QUOTED TEXT ::
==*==
# New goldfish owner, have some issues



## enesta (Sep 12, 2010)

I received a poorly kept care of comet goldfish and put him in a 10 gallon tank, and then the same day bought a small black moor and put him in with it. I soon learned that they don't do well together, but am going to try to make it work somehow.

For some reason both fish just sit at the bottom of the tank all day. The black moor barely moves and I haven't seen him eat yet in these two days. The comet will eat food when he sees it fly around from the filter pushing it down, but neither fish will go to the surface to eat.

Any idea what could be wrong? I put the black moor all alone in a calm bowl and put a couple of flakes in to see if he'd eat, but he never left the bottom of the bowl.

I purchased a 30 gallon today and set it up - it's running now, but the undergravel filter pushes out so much air at the top, it'll throw around any food I put in. Should I turn the filter off and hope they come up eventually to get food? I haven't introduced them to that tank yet.


----------



## Revolution1221 (Apr 20, 2010)

it could be from the tank being not cycled. have you dechlorinated the water? just throwing them into new water and not acclimating them can really stress them out.


----------



## enesta (Sep 12, 2010)

It's not cycled, but I did put in solution to get rid of chlorine. What do you recommend to ensure that they CAN eat? They don't come to the surface and even if they did the filter pushes food all over the place. Sinking pellets?


----------



## Revolution1221 (Apr 20, 2010)

get some seachem stability or some safe start it will help the tank cycle faster. do some frequint water changes and treat the tank with prime this will help keep the ammonia and nitrites at safer levels for the fish. you can try some sinking pellets they will eat off the bottom but there is really no reason for them not to eat of the surface!


----------



## enesta (Sep 12, 2010)

Do I need to treat for chlorine each time I put new water in when doing 10-25% water changes?


----------



## sq33qs (Jul 12, 2010)

It would be best if you do, the new water will most probably have chlorine and chloramine in it, so it's best to condition the water for your fishes sake.
==*==
PROMPT 1 :: Retype the passage of the goldfish forum thread that opens with the words containing "It's not cycled, but" and closes with "place. Sinking pellets?".
PROMPT 2 :: Put the lines of the listing into a JSON list of strings, one string per line and no blank lines. Cover only the lines from the start of the listing through the line containing "collector number: 16871", including both ends.

(Entries taken from a collection)
==*==
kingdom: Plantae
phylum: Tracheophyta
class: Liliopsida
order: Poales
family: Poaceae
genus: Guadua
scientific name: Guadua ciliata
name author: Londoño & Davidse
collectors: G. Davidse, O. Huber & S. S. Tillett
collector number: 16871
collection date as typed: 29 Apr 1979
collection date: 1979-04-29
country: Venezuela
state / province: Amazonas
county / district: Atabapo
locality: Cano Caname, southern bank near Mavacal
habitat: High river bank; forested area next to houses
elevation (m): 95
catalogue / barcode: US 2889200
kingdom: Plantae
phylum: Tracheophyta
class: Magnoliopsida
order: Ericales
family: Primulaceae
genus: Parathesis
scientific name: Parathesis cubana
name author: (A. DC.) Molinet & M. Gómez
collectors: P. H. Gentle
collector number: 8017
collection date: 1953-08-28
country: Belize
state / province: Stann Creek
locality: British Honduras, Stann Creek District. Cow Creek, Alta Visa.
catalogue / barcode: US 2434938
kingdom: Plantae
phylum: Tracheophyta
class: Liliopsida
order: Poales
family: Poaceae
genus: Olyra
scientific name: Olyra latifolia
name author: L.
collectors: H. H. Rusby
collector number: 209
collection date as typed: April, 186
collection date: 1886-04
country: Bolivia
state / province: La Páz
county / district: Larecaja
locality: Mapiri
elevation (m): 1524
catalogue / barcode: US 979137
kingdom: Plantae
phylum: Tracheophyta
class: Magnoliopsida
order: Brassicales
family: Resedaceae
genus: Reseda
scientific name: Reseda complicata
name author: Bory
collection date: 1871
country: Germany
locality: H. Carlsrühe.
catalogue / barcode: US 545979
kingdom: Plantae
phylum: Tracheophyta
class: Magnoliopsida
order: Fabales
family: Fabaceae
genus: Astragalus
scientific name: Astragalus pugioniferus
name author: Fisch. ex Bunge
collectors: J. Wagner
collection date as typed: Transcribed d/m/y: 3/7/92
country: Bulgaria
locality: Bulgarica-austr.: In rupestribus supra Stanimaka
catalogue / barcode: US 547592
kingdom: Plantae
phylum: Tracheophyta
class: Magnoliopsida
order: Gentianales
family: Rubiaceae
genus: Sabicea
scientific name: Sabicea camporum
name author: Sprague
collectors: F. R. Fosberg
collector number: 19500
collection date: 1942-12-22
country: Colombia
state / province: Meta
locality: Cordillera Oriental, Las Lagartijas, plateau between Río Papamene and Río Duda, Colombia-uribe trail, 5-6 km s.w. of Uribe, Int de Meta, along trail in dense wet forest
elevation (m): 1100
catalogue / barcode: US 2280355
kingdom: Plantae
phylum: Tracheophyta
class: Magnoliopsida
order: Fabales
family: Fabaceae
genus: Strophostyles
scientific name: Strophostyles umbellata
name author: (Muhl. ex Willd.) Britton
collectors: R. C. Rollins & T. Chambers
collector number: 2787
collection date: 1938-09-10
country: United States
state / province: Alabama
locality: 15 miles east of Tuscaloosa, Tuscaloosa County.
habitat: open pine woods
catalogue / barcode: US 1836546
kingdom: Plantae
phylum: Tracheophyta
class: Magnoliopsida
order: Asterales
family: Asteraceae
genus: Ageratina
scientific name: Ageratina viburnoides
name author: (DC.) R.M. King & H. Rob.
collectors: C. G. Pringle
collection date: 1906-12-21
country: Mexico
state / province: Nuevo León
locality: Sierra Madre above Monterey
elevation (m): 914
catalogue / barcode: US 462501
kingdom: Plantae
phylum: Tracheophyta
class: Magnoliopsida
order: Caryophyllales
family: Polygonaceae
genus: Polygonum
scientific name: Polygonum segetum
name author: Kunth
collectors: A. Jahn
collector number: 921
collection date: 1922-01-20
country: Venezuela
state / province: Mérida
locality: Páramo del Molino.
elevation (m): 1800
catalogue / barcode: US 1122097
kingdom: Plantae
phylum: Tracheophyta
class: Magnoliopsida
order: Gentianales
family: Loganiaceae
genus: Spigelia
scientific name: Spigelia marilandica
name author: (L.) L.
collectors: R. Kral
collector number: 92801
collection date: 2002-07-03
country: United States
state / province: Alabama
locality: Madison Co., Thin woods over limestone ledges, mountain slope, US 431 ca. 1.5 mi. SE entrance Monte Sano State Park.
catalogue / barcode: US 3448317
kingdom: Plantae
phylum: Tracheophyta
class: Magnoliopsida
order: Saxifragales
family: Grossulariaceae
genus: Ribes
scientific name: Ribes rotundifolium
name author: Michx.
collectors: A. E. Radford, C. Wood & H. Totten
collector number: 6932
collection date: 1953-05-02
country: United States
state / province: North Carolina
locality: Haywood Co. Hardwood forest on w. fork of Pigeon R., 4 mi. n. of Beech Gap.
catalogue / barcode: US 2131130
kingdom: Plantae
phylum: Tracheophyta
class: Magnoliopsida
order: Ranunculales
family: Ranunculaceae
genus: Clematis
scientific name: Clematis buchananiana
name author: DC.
==*==
OUTPUT 1 ::
It's not cycled, but I did put in solution to get rid of chlorine. What do you recommend to ensure that they CAN eat? They don't come to the surface and even if they did the filter pushes food all over the place. Sinking pellets?

OUTPUT 2 ::
[
  "kingdom: Plantae",
  "phylum: Tracheophyta",
  "class: Liliopsida",
  "order: Poales",
  "family: Poaceae",
  "genus: Guadua",
  "scientific name: Guadua ciliata",
  "name author: Londoño & Davidse",
  "collectors: G. Davidse, O. Huber & S. S. Tillett",
  "collector number: 16871"
]